Die „Liefern am Limit“ Kampagne startete vor fast 3 Jahren als Reaktion auf die Haltung von Deliveroo. Damals hatte die Öffentlichkeit keine Kenntnis von unserem Arbeitskampf, Wir wussten, dass das ein sehr einsamer und dunkler Kampf war. Zunächst haben wir uns angeschaut, wie denn die Unternehmen arbeiten: Sie betreiben viel Marketing und benutzen viel Social Media. Wir haben uns gesagt, dass wir das besser können, als die und über mehr und bessere Ressourcen verfügen. Wir haben dann versucht, sie mit ihren eigenen Waffen zu schlagen. Wir haben eine Plattform gegründet, ursprünglich nur mit der Absicht, die Aufmerksamkeit auf Deliveroo zu lenken.
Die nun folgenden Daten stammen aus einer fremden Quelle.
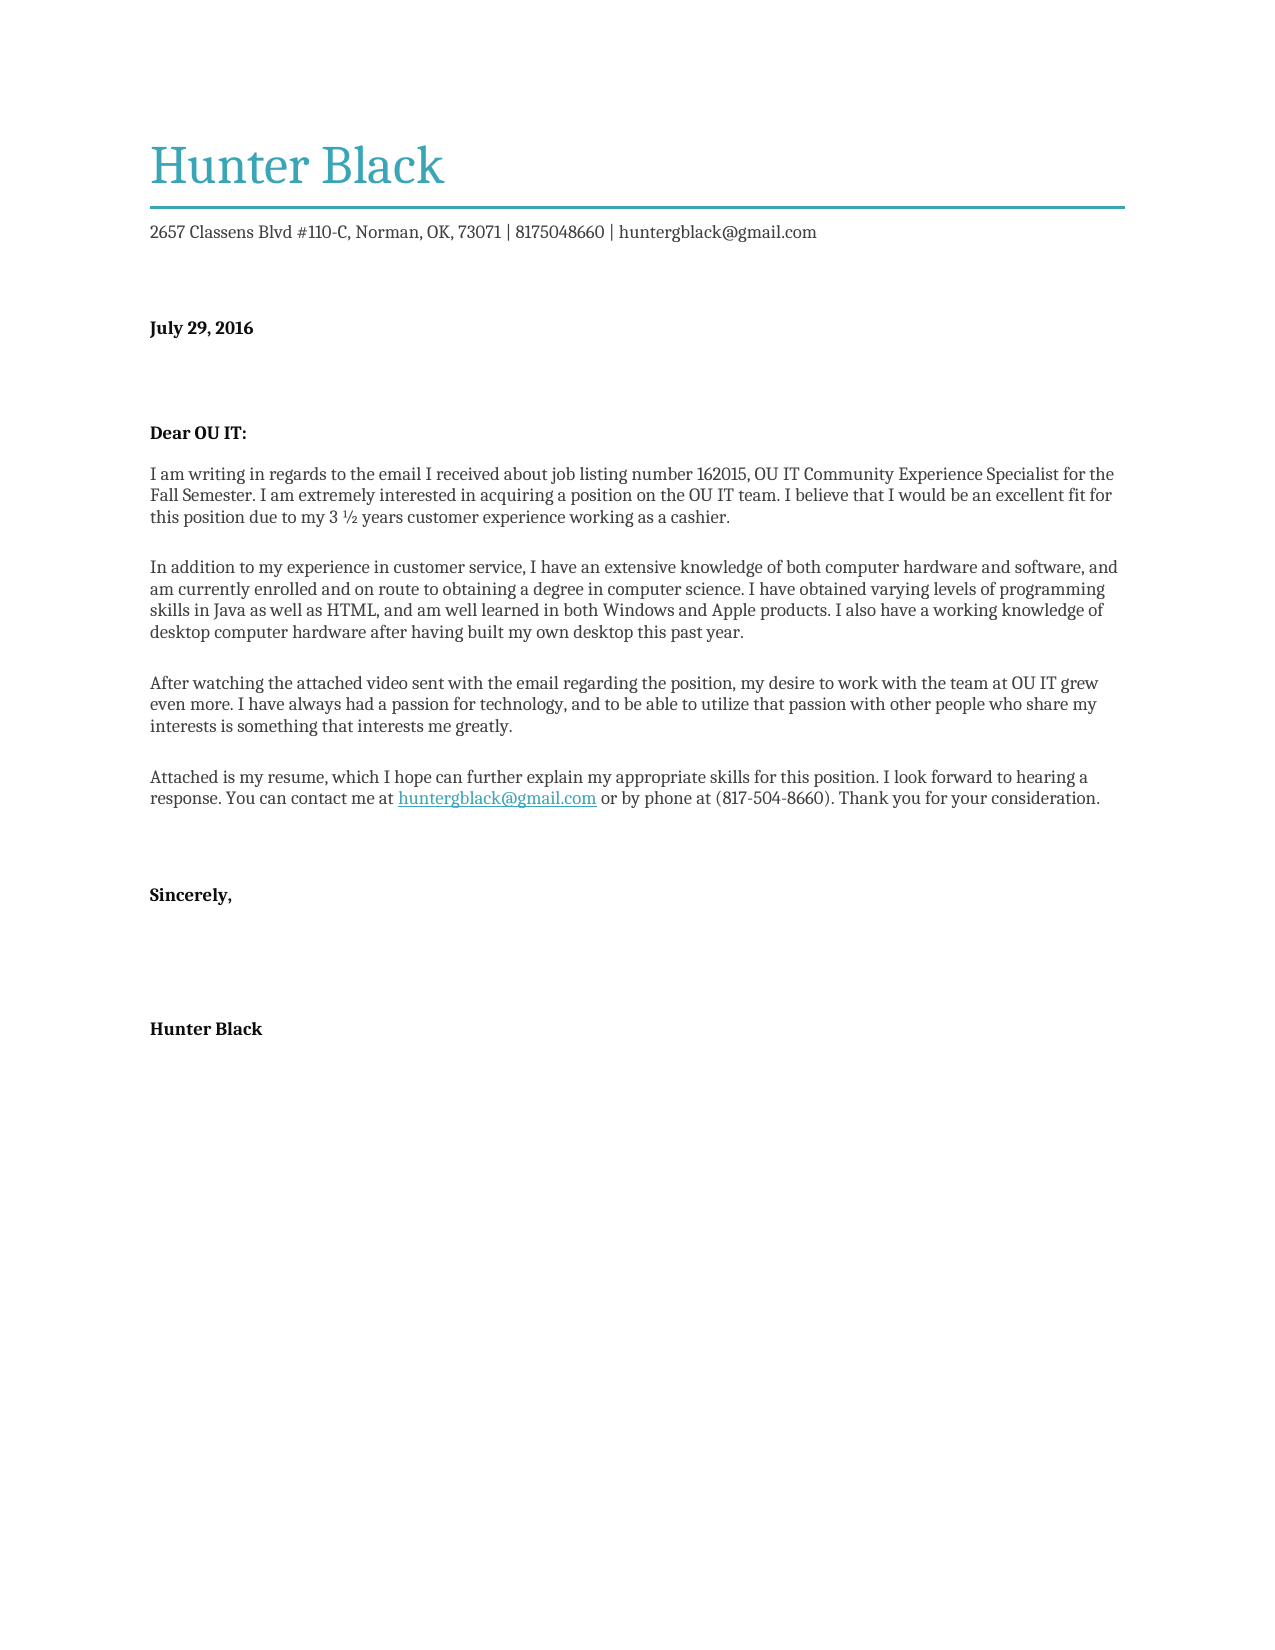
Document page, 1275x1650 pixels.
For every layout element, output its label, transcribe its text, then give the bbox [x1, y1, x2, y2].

text In addition to my experience in customer service, I have an extensive knowledge of both computer hardware and software, and am currently enrolled and on route to obtaining a degree in computer science. I have obtained varying levels of programming skills in Java as well as HTML, and am well learned in both Windows and Apple products. I also have a working knowledge of desktop computer hardware after having built my own desktop this past year. [150, 557, 1125, 643]
text After watching the attached video sent with the email regarding the position, my desire to work with the team at OU IT grew even more. I have always had a passion for technology, and to be able to utilize that passion with other people who share my interests is something that interests me greatly. [150, 672, 1125, 737]
text I am writing in regards to the email I received about job listing number 162015, OU IT Community Experience Specialist for the Fall Semester. I am extremely interested in acquiring a position on the OU IT team. I believe that I would be an excellent fit for this position due to my 3 ½ years customer experience working as a cashier. [150, 463, 1125, 528]
text | | huntergblack@gmail.com [150, 221, 1125, 243]
text Dear OU IT: [150, 423, 1125, 444]
text Sincerely, [150, 884, 1125, 906]
text Attached is my resume, which I hope can further explain my appropriate skills for this position. I look forward to hearing a response. You can contact me at huntergblack@gmail.com or by phone at (817-504-8660). Thank you for your consideration. [150, 766, 1125, 809]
Das ist aber im positiven Sinne nach hinten losgegangen: Wir bekamen viel Solidarität und Zuspruch aus der Öffentlichkeit und so ein starkes Presse-Echo, dass wir gesagt haben: „OK, wir machen es für alle Lieferdienste, wir machen es für Foodora, Lieferando, takeaway usw“. Wir wollten jedem eine anonyme Plattform bieten, der über seine Arbeitssituation und -verhältnisse berichten wollte und für alle Kuriere und Lieferanten, die Probleme haben, aber vor Angst vor Repressalien von ihren Arbeitgebern nicht offen darüber sprechen können, eine Anlaufstelle anbieten. Seitdem berichten wir regelmäßig über Arbeitsbedingungen und Zwischenfälle und versuchen die Aufmerksamkeit ein bisschen zu fokussieren, sind aber auch gleichzeitig eine Art Beratungsplattform für Kuriere, die sich für demokratische Mitbestimmung einsetzen wollen, die vielleicht Tipps haben wollen, wie man so einen dezentralisierten Arbeitsplatz besser machen kann. Unsere Plattform soll organisieren, aber auch beraten und zur Seite stehen und dann gemeinsam mit der Gewerkschaft NGG sich aktiv für die Kolleginnen und Kollegen einsetzen.
Stichwort Solidarität: wie sieht es zurzeit in der Pandemie aus und sind die Kuriere gut geschützt?
Im Frühjahr hat Lieferando ganz klar gelogen. Sie haben eine öffentliche Pressemitteilung herausgegeben und erklärt, dass die Fahrradkuriere alle geschützt werden und Desinfektionsmittel und Masken bekommen, aber intern sah es komplett anders aus. Die Betriebsräte waren empört und haben sich an uns gewandt. Wir haben dann gemeinsam überlegt und wir haben eine Petition auf Change.org gestartet. Mittlerweile haben 11 tausend Menschen unterschrieben und die Petition ist weiterhin aktiv. Jeder kann es gerne unterschreiben und uns unterstützen. Lieferando kümmert sich nicht um die Rider, die BetriebsrätInnen beklagen weiterhin, dass sie viel zu oft nicht ernst genommen werden, dass Lieferando sich viel zu oft nicht an die Vorschläge und Abmachungen mit dem Betriebsrat hält, was Arbeitsschutz betrifft. Vieles wird einfach ignoriert. Wenn man sich anschaut, wer die Lieferanten meistens sind, dann sehen wir, dass viele Migranten und marginalisierte Communities in diesem Sektor arbeiten. Viele sind arbeitslos oder müssen mit einem Zweitjob „aufstocken“, sie brauchen diesen Job unbedingt und Unternehmen wie Lieferando nutzen das gnadenlos aus und zwingen diese in solche prekäre Verhältnisse. Die Lieferanten haben oft keine andere Wahl, als mit dieser Situation klar zu kommen, auszuliefern und das kann zum Teil auch solche Ausmaße annehmen, dass sie ausliefern, selbst wenn sie erkrankt sind, weil sie halt das Geld brauchen. Sie brauchen unsere Unterstützung und eine stärkere Solidarität und ein stärkeres Klassenbewusstsein auch mit Blick auf die ganze Branche.